Discussion of article "Advanced resampling and selection of CatBoost models by brute-force method" - page 2

[Deleted]  
Aleksey Vyazmikin:

Interesting article.

I got the feeling that with this tricky move with random assignment and pseudo-sample generation, we just find similar dependencies from the training period significant on the test.

What percentage of models fail the test?

It would be interesting to add a third sample - let us learn from the first one, select goodness-of-fit results given the test, and check the selection result on the exam.

But how can we find similar correlations if the market is random? The answer is none, only by spiking past data into the training. And there's nothing here. You can add even a 10th sample or test it in MT5 on new data.
[Deleted]  
Stanislav Korotky:
The main questionable point is learning from the latest data and testing on older data. This is somewhat analogous to looking into the future: the latest current models incorporate something from earlier models (market participants have memory, after all), but in the opposite direction it is more difficult to predict the future. I think that if you restart the algorithm in the canonical way (training on old data, testing on new data - it's more like reality), the result is not so good.
There is no difference, you can check. I just like it better this way.
 
Valeriy Yastremskiy:

It depends on what is considered a regularity, if it is the order of succession of increments, tied to time, then it is a seasonal regularity of behaviour of increments, if not tied, then the same sequence of increments with some freedom in accuracy.

And it depends on what is considered fitting. If knowingly identical series, then it is a fitting, but the purpose of the test (no matter from which side) is to check the result on not identical areas.

And the logic of training on the near period is logical, but it is the same, if we test in the depth of history, the result should be the same, if we train in the depth of history, and test in the near period.

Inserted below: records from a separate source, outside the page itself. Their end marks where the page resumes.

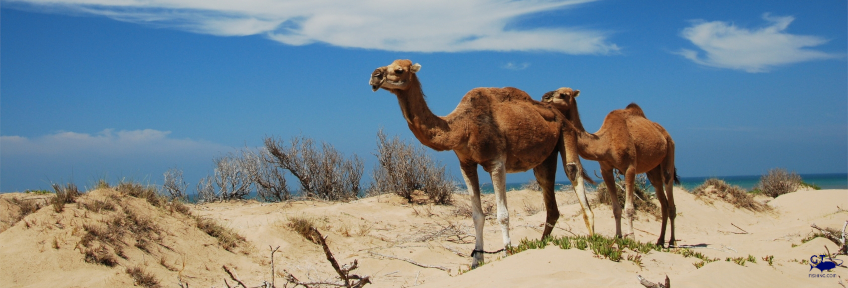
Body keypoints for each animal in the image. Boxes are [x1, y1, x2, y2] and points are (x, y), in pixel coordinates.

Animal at [372, 59, 596, 268]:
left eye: (399, 70)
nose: (375, 76)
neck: (463, 126)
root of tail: (560, 116)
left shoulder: (496, 162)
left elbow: (502, 214)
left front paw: (507, 252)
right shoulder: (466, 164)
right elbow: (477, 216)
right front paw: (476, 259)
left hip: (566, 133)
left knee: (573, 171)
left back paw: (593, 237)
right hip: (545, 156)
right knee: (548, 191)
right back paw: (542, 244)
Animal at [544, 88, 684, 248]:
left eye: (563, 94)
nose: (544, 97)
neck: (606, 142)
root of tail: (665, 133)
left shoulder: (630, 167)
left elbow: (629, 208)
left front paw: (631, 238)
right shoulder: (606, 169)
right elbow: (616, 208)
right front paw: (618, 237)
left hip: (670, 151)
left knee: (670, 192)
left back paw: (672, 241)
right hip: (653, 170)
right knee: (662, 199)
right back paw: (660, 241)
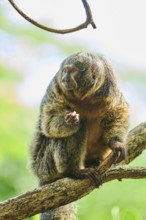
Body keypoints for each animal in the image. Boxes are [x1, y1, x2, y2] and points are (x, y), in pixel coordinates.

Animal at [29, 52, 129, 220]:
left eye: (72, 71)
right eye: (65, 71)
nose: (65, 78)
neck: (86, 97)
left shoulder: (110, 89)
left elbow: (118, 112)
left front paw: (116, 143)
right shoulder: (55, 87)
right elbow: (48, 123)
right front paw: (69, 122)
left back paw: (94, 162)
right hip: (45, 165)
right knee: (80, 127)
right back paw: (73, 171)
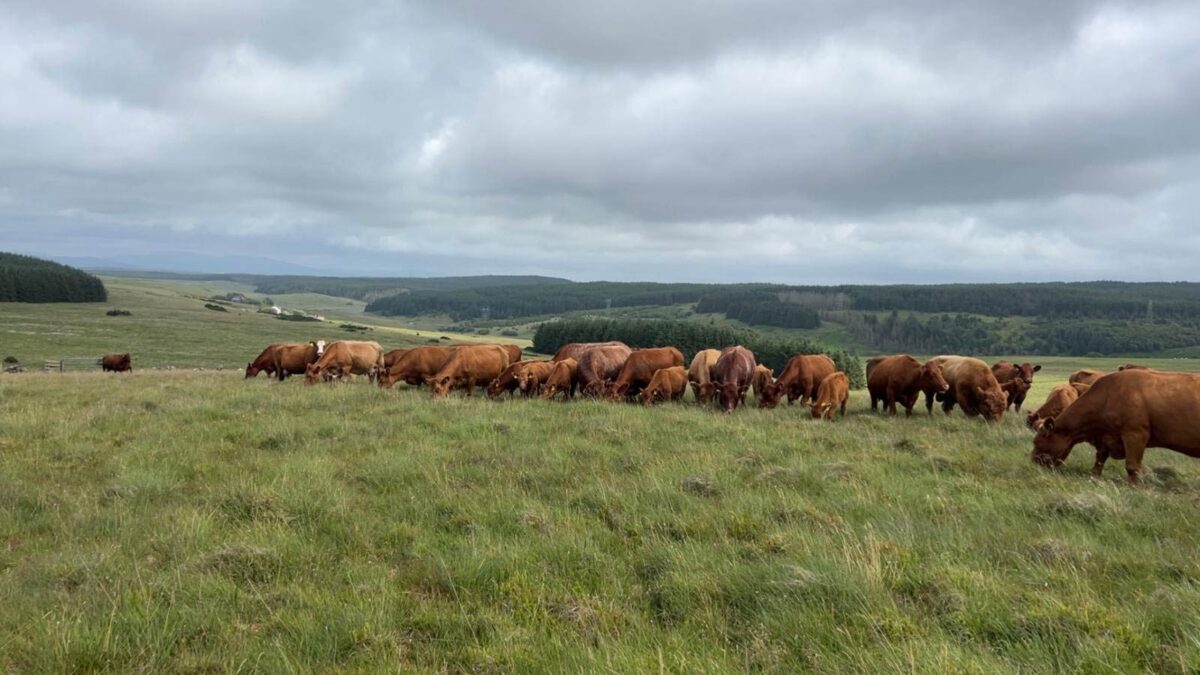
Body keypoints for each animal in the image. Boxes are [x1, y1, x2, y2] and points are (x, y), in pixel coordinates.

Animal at [1032, 369, 1200, 483]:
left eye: (1037, 441)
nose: (1033, 461)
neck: (1107, 397)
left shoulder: (1135, 435)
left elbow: (1132, 466)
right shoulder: (1107, 438)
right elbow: (1099, 461)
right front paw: (1095, 478)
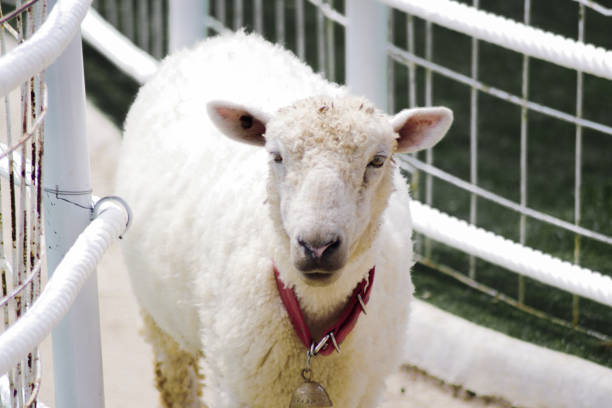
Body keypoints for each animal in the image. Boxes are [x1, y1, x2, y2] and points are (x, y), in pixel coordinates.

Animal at [113, 32, 450, 408]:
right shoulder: (237, 389)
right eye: (276, 156)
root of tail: (226, 39)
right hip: (160, 318)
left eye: (377, 161)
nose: (317, 247)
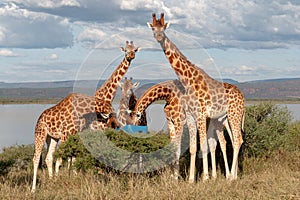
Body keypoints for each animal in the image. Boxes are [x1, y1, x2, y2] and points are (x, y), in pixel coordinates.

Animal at [31, 40, 139, 192]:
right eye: (125, 50)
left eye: (135, 49)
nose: (131, 56)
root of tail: (39, 118)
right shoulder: (70, 134)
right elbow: (64, 159)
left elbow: (73, 158)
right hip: (40, 134)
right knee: (37, 158)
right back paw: (34, 188)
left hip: (51, 137)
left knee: (48, 157)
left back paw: (52, 181)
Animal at [148, 13, 246, 180]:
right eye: (153, 28)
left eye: (164, 28)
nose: (159, 37)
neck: (188, 81)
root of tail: (243, 98)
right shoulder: (192, 116)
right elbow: (195, 147)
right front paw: (191, 179)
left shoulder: (201, 114)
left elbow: (204, 145)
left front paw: (205, 177)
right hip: (224, 118)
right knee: (233, 140)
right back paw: (231, 176)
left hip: (234, 114)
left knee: (238, 140)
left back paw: (232, 177)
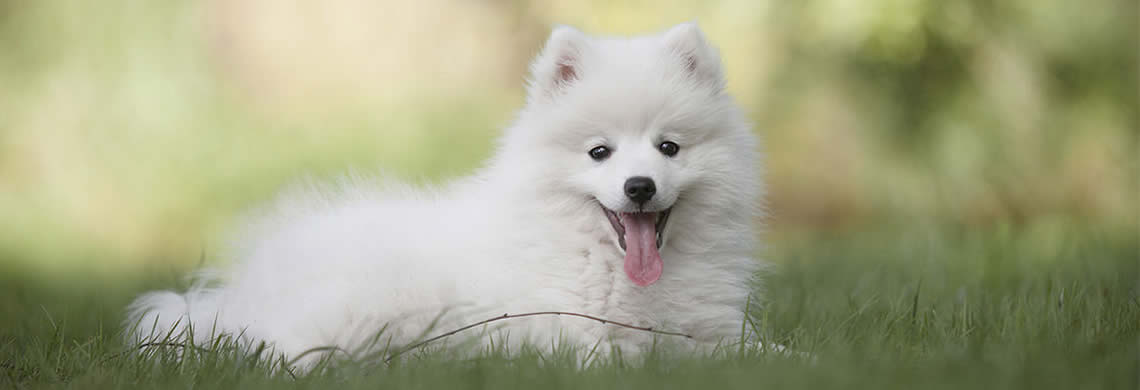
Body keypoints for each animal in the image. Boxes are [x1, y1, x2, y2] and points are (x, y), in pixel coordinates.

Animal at [127, 22, 766, 367]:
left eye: (669, 148)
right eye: (599, 153)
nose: (639, 186)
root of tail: (239, 294)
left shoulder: (713, 329)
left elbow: (757, 351)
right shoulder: (562, 330)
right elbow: (615, 353)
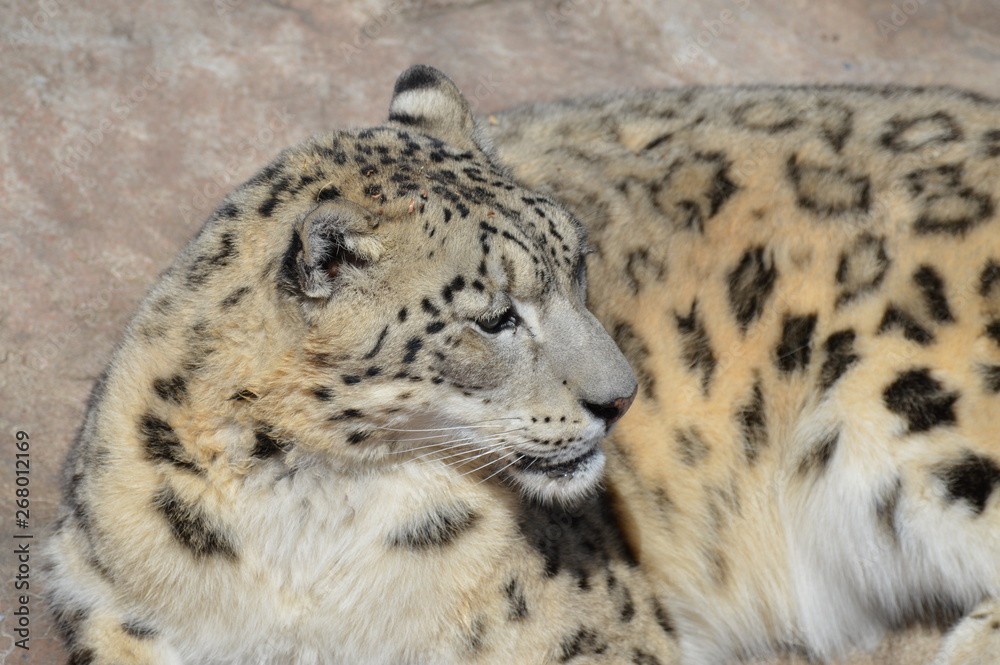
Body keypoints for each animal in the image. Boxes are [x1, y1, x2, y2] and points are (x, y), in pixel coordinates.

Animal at [45, 65, 1000, 665]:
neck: (308, 517)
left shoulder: (587, 633)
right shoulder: (109, 596)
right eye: (495, 316)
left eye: (578, 265)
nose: (620, 399)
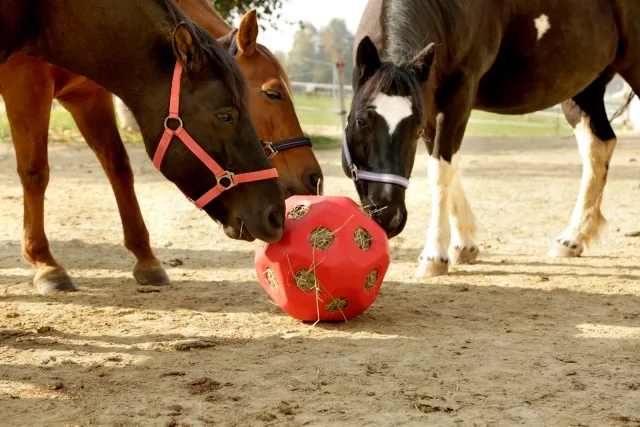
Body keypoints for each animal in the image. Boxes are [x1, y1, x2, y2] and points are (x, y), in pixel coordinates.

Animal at [0, 0, 286, 293]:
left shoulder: (86, 96)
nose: (276, 216)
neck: (42, 13)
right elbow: (35, 172)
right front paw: (46, 264)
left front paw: (146, 260)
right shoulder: (26, 84)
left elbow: (119, 167)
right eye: (225, 115)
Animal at [344, 0, 639, 277]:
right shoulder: (431, 102)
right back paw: (572, 238)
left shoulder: (459, 92)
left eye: (415, 130)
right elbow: (445, 166)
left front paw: (434, 256)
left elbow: (441, 170)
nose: (389, 216)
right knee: (598, 147)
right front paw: (465, 245)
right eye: (360, 121)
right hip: (586, 87)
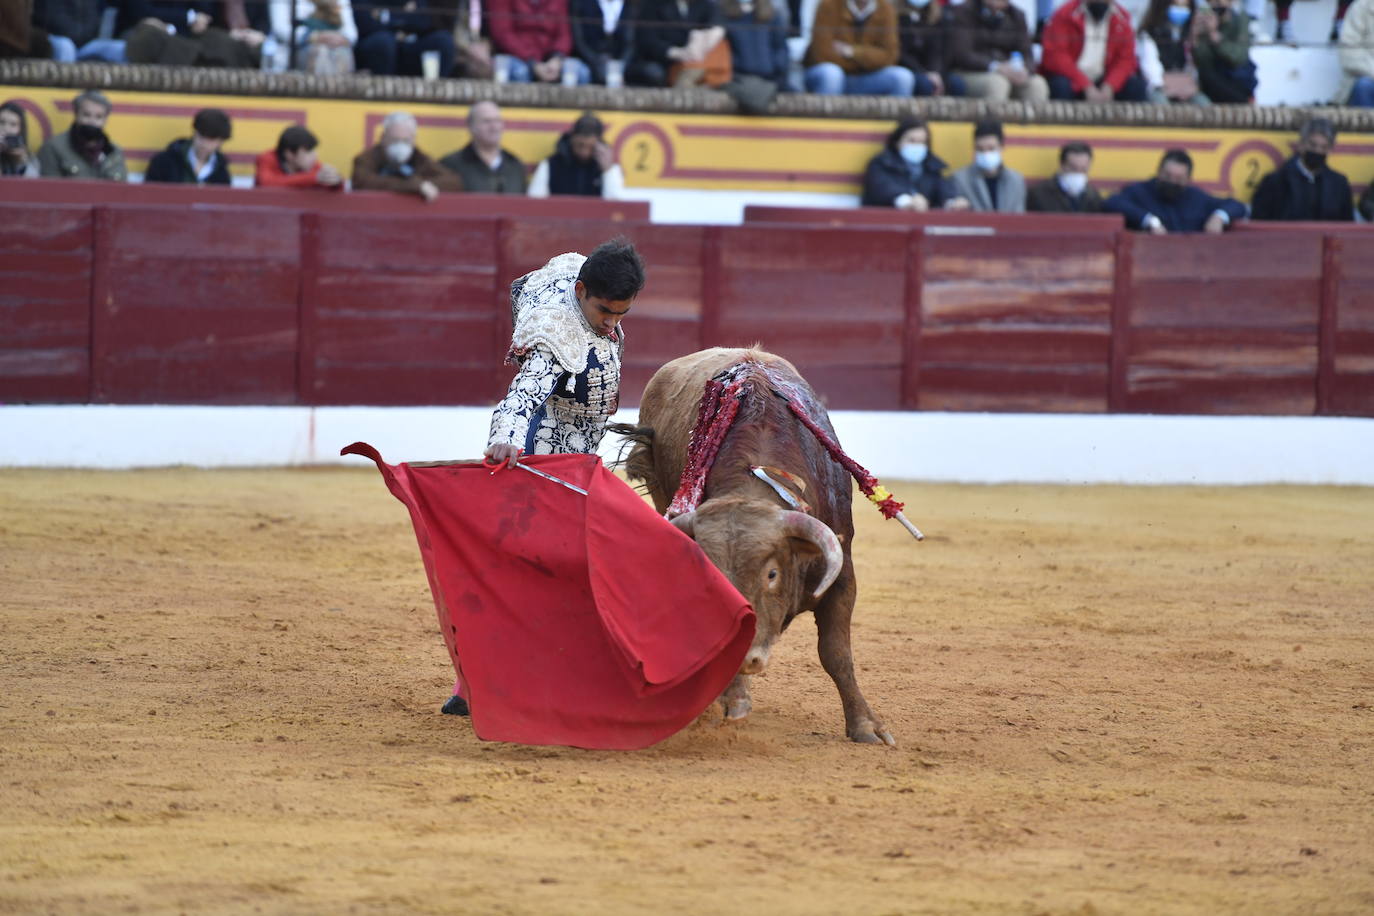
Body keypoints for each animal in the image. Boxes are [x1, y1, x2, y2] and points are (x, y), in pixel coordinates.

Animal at [618, 347, 895, 747]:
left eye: (772, 574)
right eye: (713, 580)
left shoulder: (842, 573)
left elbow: (836, 652)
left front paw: (866, 726)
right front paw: (732, 699)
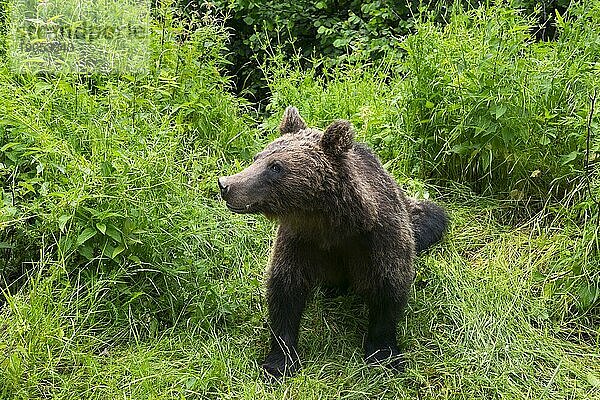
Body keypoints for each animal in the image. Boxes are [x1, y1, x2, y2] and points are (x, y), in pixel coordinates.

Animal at [218, 106, 448, 378]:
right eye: (257, 157)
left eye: (275, 167)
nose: (226, 184)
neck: (331, 223)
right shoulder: (300, 241)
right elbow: (284, 291)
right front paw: (279, 362)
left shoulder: (377, 240)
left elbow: (387, 288)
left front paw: (383, 355)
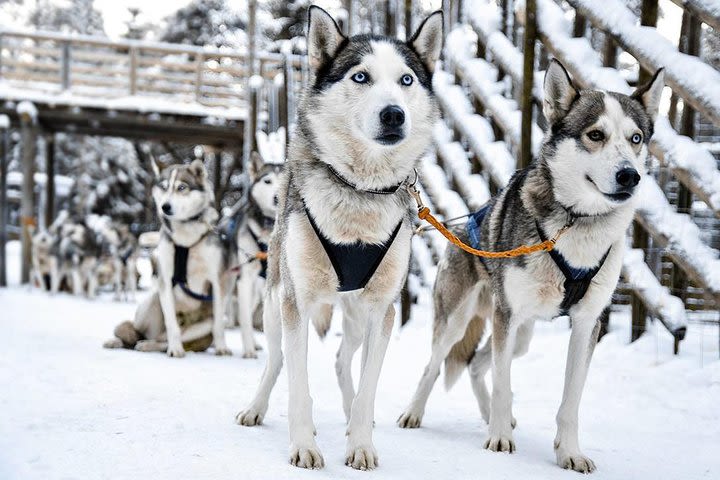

We only confirm the hypothesis that there are regularities in the test and training plots.

Fitting - if the predictor(sheet or analogue) classified a small number of cases, less than 1% of the observations - this is me explaining what fitting is to me.

 
Maxim Dmitrievsky:
But how can we find similar relationships if the market is random? The answer is, we can't, only by feeding past data into the training. And here nothing is mixed in. You can add even 10 samples, or you can test in MT5 on new data.

I understand that there's no spoofing. I don't know Python, but it seems to me that the model is estimated from 2015 to 2020, right?

I'm more about the validity of the estimation criterion, how much it can help select a model that will work outside of the test sample that was used to select it.

[Deleted]  
Aleksey Vyazmikin:

My understanding is that it's not swept. I don't know Python, but it seems to me that the model evaluation is from 2015 to 2020, correct?

I'm more about the validity of the evaluation criterion, how much it can help select a model that will work outside of the test sample that was used to select it.

Everyone can evaluate as they wish. I think the approach in the article is quite normal. Normal. If there are any other super galactic testing techniques then please let me know.

Without python, unfortunately, machine learning is almost non-existent... I'll have to learn it sooner or later, it's very simple )

 
Maxim Dmitrievsky:

Everyone is free to evaluate as they wish. I think the approach in the article is quite normal. Normal. If there are any other supergalactic testing technologies, please let me know.

The approach in the article is interesting, no argument here.

And we will invent supergalactic technologies :)

I think it is possible to look at the significance of predictors by number, say up to 1% and compare this index in different models, where the number is smaller, the probability of the model working is higher, as it has generalised more information - we should think in this way.

 
Aleksey Vyazmikin:

My understanding is that it's not swept. I don't know Python, but it seems to me that the model evaluation is from 2015 to 2020, correct?

I'm more about the validity of the evaluation criterion, how much it can help select a model that will work outside of the test sample that was used to select it.

To the extent that the series will be similar. There is a probability that the behaviour of a series outside the test sample differs so much that the found regularities will disappear. But it is finite and small on a small time scale.

And it cannot help.

 
Valeriy Yastremskiy:

As much as the series will be similar. There is a probability that the behaviour of the series outside the test sample differs so much that the found regularities disappear. But it is finite and small in a small time interval.

And it cannot help.

That's why I lack statistical information, let's say we studied 1000 models and 5% of them showed a good profit since 2015, at the same time we need to assess the similarity of models among themselves, which is more difficult, but more informative.

[Deleted]  
Aleksey Vyazmikin:

That's why I lack statistical information, let's say we studied 1000 models and 5% of them showed a good profit since 2015, but we also need to evaluate the similarity of models among themselves, which is more difficult, but more informative.

You can't write everything. If it's about that, yes. If the conditions are well chosen, in a bootforce cycle you get a lot of good models and few bad ones. It's just a matter of picking the best one. So it's not just one random model.

The article cites 2 models from the learning loop for 20 or 50 models (I don't remember), which are passing the test. And there are actually more profitable ones.

 
Maxim Dmitrievsky
Can you drop a link to Jupyter Notebook with this source code in Colab?